▸ Task details
Determine how many of the lines below include "paint", then respond with that number and no other text.

== Segment start ==

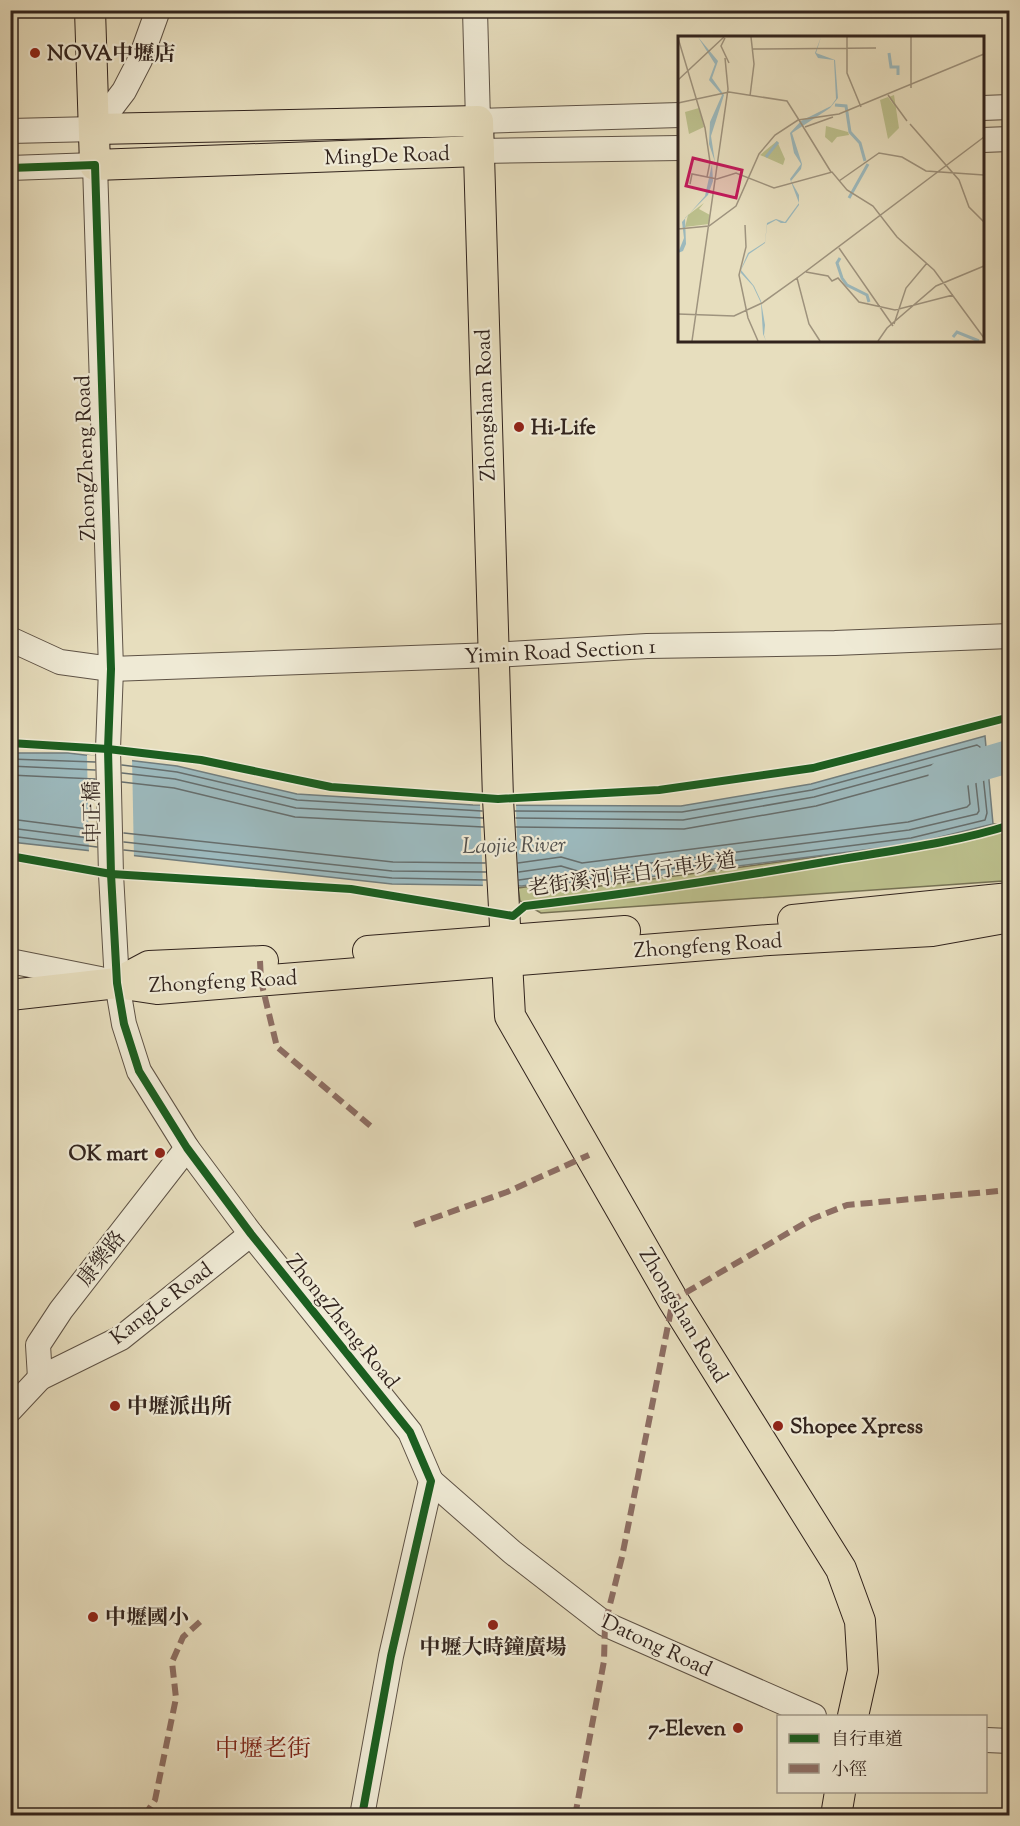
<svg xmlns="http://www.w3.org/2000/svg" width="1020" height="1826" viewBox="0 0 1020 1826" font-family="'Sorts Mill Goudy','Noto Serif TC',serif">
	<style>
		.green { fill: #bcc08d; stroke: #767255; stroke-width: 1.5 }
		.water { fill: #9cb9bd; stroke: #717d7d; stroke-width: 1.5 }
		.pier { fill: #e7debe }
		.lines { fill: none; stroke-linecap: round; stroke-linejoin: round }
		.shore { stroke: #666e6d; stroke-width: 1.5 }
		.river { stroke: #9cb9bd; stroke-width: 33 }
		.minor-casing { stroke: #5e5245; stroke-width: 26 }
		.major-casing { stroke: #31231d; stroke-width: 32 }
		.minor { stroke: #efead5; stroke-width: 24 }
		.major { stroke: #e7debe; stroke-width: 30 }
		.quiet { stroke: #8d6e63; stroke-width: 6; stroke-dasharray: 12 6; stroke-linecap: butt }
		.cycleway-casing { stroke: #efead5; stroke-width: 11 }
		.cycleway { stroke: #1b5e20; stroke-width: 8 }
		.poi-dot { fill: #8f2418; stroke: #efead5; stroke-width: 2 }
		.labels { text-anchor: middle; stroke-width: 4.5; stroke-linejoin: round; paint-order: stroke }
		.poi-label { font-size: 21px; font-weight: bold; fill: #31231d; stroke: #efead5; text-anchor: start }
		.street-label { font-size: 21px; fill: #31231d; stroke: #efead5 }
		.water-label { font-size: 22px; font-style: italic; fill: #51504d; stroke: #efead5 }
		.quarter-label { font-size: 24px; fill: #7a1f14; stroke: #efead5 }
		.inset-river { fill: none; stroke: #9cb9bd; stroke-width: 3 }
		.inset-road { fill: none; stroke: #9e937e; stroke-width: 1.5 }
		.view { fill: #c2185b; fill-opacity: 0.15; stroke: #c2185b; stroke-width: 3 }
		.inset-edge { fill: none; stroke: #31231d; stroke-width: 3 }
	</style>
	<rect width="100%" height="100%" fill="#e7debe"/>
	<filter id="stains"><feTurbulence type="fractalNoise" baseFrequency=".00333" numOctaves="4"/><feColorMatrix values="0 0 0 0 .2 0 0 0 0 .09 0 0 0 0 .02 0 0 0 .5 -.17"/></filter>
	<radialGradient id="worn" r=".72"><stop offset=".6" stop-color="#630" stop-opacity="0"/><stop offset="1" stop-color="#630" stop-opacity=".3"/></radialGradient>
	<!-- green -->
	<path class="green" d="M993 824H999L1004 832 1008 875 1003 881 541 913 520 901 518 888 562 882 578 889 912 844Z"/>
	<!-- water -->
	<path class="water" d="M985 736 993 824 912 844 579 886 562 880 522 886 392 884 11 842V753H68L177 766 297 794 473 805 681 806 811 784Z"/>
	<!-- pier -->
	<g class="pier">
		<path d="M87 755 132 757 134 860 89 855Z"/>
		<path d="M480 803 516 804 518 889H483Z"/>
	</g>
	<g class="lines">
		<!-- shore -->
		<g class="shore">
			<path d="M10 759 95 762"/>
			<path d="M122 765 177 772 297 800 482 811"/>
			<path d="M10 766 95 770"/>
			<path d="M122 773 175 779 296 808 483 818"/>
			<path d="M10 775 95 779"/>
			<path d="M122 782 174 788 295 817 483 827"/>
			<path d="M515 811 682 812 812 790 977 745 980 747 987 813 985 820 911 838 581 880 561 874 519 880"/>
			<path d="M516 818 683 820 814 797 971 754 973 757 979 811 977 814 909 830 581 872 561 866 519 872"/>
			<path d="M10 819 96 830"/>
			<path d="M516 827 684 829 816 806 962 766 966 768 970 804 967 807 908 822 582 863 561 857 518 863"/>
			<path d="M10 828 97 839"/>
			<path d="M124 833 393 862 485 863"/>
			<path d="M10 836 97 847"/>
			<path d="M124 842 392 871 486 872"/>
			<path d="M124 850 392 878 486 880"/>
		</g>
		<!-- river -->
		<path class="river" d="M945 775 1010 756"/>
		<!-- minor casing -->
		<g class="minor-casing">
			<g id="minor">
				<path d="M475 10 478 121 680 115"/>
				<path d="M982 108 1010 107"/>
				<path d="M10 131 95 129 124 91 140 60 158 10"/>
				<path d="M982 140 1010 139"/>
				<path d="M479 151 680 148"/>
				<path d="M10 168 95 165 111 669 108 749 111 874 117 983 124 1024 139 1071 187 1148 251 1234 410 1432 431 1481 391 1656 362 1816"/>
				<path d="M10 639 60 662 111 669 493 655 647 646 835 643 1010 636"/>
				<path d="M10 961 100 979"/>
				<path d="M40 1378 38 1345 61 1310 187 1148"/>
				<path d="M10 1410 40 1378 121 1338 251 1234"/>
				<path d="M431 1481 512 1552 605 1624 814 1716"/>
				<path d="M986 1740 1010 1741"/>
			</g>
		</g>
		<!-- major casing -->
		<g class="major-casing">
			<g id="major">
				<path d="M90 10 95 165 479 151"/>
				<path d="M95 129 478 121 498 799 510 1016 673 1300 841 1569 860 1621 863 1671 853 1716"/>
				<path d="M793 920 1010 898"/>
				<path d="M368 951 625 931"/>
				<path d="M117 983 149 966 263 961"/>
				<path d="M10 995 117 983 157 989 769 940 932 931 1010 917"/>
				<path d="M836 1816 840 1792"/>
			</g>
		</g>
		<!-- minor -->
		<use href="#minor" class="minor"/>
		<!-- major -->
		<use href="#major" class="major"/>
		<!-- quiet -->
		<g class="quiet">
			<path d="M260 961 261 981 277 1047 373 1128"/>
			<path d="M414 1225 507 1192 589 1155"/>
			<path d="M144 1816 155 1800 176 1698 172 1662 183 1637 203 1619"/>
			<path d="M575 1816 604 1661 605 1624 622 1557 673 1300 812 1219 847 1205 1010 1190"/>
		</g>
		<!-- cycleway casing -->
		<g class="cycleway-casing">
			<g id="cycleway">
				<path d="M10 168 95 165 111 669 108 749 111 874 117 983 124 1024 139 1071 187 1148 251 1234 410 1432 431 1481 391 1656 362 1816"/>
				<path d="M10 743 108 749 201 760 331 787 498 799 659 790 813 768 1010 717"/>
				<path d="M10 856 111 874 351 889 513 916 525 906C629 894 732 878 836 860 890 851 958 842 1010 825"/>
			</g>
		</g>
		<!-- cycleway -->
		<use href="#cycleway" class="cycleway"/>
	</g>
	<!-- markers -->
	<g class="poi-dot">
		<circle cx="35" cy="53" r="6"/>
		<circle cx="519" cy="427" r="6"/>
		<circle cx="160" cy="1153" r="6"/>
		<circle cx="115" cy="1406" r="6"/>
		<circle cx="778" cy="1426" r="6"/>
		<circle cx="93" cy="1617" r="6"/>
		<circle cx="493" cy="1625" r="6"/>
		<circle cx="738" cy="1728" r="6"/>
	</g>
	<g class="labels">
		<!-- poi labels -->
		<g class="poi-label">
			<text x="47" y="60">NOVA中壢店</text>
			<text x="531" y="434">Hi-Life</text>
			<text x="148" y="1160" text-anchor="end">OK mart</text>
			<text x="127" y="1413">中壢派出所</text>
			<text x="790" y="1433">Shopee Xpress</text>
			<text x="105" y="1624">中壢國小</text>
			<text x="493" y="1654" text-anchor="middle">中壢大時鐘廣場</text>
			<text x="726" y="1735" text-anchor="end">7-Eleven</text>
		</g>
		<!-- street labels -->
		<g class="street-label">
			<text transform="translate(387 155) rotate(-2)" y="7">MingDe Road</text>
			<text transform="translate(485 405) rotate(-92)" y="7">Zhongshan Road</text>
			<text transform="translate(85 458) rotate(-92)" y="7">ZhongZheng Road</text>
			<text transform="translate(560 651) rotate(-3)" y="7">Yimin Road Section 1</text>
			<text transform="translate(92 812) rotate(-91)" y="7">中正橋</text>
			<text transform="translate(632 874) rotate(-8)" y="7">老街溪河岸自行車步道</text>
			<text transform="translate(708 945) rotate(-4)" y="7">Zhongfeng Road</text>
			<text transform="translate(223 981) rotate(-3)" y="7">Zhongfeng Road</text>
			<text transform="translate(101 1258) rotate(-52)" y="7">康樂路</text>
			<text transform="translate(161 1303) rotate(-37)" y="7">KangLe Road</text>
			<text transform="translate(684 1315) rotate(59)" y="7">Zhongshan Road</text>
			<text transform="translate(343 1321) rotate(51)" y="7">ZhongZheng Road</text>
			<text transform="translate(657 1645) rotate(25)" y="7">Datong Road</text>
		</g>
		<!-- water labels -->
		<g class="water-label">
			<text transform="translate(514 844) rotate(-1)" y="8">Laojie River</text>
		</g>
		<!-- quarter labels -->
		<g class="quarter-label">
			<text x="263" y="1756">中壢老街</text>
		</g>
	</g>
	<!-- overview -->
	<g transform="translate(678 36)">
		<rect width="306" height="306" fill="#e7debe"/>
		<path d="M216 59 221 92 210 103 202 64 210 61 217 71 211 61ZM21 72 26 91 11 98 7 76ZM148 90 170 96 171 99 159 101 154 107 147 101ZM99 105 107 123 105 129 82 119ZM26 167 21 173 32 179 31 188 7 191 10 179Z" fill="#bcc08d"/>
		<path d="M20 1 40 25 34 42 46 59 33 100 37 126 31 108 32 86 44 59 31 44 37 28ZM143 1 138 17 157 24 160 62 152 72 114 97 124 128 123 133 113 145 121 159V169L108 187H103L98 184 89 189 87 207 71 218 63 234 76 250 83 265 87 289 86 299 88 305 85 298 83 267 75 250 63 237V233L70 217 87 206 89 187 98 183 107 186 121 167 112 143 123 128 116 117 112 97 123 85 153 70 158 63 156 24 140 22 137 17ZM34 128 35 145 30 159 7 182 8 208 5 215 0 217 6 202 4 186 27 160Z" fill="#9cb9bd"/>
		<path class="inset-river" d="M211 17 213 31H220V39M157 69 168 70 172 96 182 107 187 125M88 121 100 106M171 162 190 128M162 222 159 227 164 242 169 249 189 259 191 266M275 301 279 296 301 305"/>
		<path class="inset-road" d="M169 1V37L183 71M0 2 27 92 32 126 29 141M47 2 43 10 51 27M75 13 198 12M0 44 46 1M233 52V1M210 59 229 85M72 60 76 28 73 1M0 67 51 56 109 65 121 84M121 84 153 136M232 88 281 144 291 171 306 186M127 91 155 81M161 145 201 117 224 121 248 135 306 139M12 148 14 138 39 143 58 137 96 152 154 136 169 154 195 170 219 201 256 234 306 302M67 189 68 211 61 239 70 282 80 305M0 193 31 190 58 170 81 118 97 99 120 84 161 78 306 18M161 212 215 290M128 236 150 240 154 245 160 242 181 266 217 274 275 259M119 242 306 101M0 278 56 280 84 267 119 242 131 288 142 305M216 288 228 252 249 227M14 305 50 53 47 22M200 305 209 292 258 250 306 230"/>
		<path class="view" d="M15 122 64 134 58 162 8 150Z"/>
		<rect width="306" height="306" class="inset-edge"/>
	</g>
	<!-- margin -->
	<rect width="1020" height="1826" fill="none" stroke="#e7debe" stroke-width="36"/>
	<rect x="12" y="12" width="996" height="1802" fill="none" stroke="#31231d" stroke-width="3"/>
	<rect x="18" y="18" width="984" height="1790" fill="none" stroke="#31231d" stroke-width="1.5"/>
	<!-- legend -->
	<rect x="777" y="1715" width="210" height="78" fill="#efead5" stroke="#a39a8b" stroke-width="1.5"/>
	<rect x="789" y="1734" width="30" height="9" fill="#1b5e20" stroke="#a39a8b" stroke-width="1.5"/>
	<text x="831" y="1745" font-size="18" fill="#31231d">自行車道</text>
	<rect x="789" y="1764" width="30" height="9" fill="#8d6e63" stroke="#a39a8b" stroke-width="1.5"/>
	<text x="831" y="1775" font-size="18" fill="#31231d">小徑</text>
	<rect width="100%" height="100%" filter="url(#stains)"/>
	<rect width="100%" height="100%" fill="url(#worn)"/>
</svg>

== Segment end ==
== Segment start ==

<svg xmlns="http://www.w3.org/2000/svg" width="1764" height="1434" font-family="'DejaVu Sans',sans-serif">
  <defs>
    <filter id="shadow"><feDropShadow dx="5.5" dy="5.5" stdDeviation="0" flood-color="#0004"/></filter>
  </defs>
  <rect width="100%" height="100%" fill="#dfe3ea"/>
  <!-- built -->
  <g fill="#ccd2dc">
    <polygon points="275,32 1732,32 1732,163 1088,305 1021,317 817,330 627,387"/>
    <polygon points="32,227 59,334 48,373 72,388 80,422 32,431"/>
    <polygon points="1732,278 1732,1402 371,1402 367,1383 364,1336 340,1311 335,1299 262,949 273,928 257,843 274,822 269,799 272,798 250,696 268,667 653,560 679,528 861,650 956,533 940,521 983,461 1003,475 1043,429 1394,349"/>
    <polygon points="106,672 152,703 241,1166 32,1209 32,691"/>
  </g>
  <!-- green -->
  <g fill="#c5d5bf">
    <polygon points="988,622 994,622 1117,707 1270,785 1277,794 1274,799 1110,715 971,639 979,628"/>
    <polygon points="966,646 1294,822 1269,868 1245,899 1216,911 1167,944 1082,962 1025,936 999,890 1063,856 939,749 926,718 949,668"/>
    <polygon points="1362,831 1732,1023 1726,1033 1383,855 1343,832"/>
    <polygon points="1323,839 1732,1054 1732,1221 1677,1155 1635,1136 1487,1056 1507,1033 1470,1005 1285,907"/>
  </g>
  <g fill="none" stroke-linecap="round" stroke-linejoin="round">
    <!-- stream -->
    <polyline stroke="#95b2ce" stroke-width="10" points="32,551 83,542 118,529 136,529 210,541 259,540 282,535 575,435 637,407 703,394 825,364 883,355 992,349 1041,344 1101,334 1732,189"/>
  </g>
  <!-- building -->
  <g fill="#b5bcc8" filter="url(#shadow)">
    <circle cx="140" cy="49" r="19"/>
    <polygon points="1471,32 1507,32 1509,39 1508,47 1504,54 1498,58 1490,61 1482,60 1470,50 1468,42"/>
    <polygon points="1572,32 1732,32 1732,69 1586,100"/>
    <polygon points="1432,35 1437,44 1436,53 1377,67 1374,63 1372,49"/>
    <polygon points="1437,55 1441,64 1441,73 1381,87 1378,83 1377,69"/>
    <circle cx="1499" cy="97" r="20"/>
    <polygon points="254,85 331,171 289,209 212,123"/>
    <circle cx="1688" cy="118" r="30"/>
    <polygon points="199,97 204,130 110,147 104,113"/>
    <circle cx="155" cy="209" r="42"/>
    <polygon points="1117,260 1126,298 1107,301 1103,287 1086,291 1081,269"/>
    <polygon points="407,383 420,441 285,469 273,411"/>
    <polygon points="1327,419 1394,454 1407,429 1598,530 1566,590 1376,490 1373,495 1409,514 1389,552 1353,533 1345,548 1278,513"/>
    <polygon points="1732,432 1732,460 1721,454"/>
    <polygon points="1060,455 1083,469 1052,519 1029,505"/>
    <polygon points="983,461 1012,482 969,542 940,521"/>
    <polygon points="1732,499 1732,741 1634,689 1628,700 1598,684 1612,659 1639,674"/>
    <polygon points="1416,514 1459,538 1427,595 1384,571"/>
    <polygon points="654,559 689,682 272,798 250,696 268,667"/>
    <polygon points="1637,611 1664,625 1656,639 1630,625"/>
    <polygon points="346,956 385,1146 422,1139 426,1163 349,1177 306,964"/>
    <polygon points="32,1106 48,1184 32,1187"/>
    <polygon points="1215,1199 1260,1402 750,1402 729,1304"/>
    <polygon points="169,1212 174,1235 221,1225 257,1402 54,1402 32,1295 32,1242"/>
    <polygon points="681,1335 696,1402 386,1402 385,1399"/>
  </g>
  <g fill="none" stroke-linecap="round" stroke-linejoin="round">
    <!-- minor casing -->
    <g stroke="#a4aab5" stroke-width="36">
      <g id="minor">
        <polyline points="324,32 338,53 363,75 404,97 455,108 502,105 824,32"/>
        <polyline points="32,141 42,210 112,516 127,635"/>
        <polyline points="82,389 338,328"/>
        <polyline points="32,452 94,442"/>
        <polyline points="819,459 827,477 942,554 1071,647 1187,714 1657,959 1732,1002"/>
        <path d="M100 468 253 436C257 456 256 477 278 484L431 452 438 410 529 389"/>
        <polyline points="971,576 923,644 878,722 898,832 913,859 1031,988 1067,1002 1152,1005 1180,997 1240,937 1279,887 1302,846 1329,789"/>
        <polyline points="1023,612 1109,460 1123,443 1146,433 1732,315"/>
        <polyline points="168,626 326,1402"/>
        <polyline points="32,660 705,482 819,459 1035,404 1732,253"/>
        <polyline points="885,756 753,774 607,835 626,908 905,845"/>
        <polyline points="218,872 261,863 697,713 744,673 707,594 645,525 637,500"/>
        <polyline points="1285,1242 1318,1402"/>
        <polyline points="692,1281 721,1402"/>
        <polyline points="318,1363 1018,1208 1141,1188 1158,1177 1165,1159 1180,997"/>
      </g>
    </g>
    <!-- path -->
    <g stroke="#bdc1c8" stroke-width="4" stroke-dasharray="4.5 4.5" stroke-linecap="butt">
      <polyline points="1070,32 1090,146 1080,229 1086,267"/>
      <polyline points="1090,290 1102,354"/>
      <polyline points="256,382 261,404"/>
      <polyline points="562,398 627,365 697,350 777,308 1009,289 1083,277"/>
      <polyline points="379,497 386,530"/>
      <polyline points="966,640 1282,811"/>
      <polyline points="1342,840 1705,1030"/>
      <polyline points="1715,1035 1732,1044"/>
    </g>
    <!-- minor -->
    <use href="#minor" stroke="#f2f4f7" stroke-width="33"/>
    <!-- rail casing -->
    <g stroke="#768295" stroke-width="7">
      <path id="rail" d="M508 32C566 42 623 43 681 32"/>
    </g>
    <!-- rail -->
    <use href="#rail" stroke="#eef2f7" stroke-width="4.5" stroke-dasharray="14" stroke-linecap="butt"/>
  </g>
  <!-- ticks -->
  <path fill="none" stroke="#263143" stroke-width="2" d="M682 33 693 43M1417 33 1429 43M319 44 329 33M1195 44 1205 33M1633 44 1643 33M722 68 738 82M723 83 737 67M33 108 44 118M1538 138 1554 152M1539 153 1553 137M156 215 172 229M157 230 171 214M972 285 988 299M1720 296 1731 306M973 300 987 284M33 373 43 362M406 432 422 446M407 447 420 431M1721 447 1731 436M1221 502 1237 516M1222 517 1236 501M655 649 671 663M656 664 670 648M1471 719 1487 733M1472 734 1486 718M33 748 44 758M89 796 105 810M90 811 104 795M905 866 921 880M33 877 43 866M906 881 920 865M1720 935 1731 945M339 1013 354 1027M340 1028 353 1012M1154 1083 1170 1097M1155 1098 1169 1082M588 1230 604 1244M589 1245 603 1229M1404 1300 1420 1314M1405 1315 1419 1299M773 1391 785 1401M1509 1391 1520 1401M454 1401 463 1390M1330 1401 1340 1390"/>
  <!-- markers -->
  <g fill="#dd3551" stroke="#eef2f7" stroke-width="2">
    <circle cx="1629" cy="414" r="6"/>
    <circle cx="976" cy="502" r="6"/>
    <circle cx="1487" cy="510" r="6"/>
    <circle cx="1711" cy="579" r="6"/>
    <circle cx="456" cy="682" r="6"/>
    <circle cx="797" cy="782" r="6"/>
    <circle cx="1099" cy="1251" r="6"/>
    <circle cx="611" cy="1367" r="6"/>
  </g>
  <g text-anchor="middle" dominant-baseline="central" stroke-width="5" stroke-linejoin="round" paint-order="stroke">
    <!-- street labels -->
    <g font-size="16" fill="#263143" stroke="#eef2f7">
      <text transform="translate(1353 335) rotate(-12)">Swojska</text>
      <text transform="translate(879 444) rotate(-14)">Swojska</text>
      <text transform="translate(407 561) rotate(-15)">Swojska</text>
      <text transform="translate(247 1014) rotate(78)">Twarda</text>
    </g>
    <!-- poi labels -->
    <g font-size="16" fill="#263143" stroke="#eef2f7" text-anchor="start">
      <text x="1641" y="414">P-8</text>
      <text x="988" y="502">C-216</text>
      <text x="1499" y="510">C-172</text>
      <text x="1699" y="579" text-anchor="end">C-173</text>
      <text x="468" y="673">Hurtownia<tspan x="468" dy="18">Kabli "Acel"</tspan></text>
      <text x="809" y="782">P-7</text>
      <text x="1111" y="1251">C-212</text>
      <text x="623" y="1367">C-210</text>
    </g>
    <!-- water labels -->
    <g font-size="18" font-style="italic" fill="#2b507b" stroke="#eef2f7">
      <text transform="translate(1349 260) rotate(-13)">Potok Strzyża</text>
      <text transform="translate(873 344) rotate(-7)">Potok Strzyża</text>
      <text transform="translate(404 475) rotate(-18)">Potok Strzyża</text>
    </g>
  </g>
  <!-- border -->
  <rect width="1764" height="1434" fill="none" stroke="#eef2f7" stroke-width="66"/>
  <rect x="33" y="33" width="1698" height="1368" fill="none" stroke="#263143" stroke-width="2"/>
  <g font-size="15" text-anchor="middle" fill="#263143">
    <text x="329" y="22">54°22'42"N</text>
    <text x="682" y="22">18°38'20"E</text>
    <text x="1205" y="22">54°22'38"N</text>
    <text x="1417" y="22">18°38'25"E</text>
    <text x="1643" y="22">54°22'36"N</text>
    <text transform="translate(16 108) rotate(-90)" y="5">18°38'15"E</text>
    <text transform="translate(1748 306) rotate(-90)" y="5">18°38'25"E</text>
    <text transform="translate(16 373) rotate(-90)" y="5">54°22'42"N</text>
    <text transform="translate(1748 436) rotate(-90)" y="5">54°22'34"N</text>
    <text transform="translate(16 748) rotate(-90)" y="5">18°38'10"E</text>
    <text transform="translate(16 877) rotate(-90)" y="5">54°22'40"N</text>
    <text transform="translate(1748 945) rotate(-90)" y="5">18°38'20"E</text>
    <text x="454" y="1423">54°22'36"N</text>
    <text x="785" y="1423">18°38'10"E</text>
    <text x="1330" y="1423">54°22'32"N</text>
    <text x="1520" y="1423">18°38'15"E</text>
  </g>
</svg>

== Segment end ==

▸ The answer
2